As the weather begins to turn warm and people start to crawl out of their winter slumbers, inevitably we will begin to hear sad and unfortunate stories of athletes collapsing, some even perishing, on sweltering practice fields across the country. The accounts, far too many for anyone’s liking, have peppered the headlines each year, with athletes in youth leagues all the way up through the professional ranks falling victim to the heat.
I know that when I started coaching years ago, the approach was simple and old school: get them some water and get moving. Toughen up. Move along, as athletes need to handle extremes, they need to be able to push themselves to previously unrecognized limits and to do so with unflinching courage.
Dangerous set of philosophies.
Like everything in life, times change and we learn. We take what works from our past, and we revise our mistakes so as not to repeat them. It is in this idea that now, as we head out onto the fields as coaches and players, we need to understand that athletes are not pure machines, and that the sun’s rays and their accompanying extreme temperatures can turn a great practice into a unimaginable tragedy.
The good news is that, with awareness and diligence, we can avoid almost every senseless scenario.
To start, we need to recognize the beginning signs of heat exhaustion, which if left unchecked can soon turn into heat stroke, and we need to educate our players to see it within themselves and on others. Coaches do all they can to protect their players, but, like any coach who has been around will tell you, it is impossible, despite one’s best efforts, to see everything. If everyone on the team and staff understands the warning signs, then heading off a potential situation becomes easier.

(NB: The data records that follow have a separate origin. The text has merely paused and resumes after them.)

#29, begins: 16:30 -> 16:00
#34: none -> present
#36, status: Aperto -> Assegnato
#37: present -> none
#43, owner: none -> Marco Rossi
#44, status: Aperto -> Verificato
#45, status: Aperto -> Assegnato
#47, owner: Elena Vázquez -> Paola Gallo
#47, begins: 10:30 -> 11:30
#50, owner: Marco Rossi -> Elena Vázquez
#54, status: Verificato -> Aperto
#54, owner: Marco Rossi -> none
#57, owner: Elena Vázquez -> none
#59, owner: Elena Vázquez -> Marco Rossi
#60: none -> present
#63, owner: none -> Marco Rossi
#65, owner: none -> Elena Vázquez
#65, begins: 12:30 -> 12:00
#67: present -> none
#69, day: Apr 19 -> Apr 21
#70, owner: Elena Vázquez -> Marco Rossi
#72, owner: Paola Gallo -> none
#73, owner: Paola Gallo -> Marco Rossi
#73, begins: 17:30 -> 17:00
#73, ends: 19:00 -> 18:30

So, here are the initial symptoms of heat exhaustion.
*Weakness or fatigue
*Quick, shallow breathing
*Muscle weakness or cramps
If your players exhibit any of these, get them out of the heat immediately. Rest them in a cool place with lots of shade, and allow them to hydrate with water. Don’t let them chug it down; instead, even sips in a calm manner. Drinks with sugar and salt in them work well also. You may also want to make a phone call to the parent to inform him/her of the situation.

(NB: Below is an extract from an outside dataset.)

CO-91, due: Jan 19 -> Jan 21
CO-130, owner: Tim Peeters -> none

In the event the athlete doesn’t respond, or has the following advanced symptoms, get medical assistance at once. Do not delay. Have your assistants handle the team, and you stay with the player.
*No sweating, and skin is hot and dry
*Loss of consciousness
To help avoid any of this, prevention is critical. Get your players drinking at least a quart of fluid an hour–no caffeine though, as it enhances dehydration, and plan your practices accordingly. If you see it as a highly strenuous workout, have it early in the morning before the sun gets high and temperatures rise. Structure adequate breaks within your practices to afford the players chances to rehydrate and get out of the sun.
In the end, being keenly aware of your players’ conditions on a hot day is critical. The horrible news stories we see about athletes dying on the field could happen to anyone of us, so there is no true excuse for not setting up an environment that can manage the heat properly.
So many parts of coaching involve second chances, but not this. None of us can afford to be wrong here.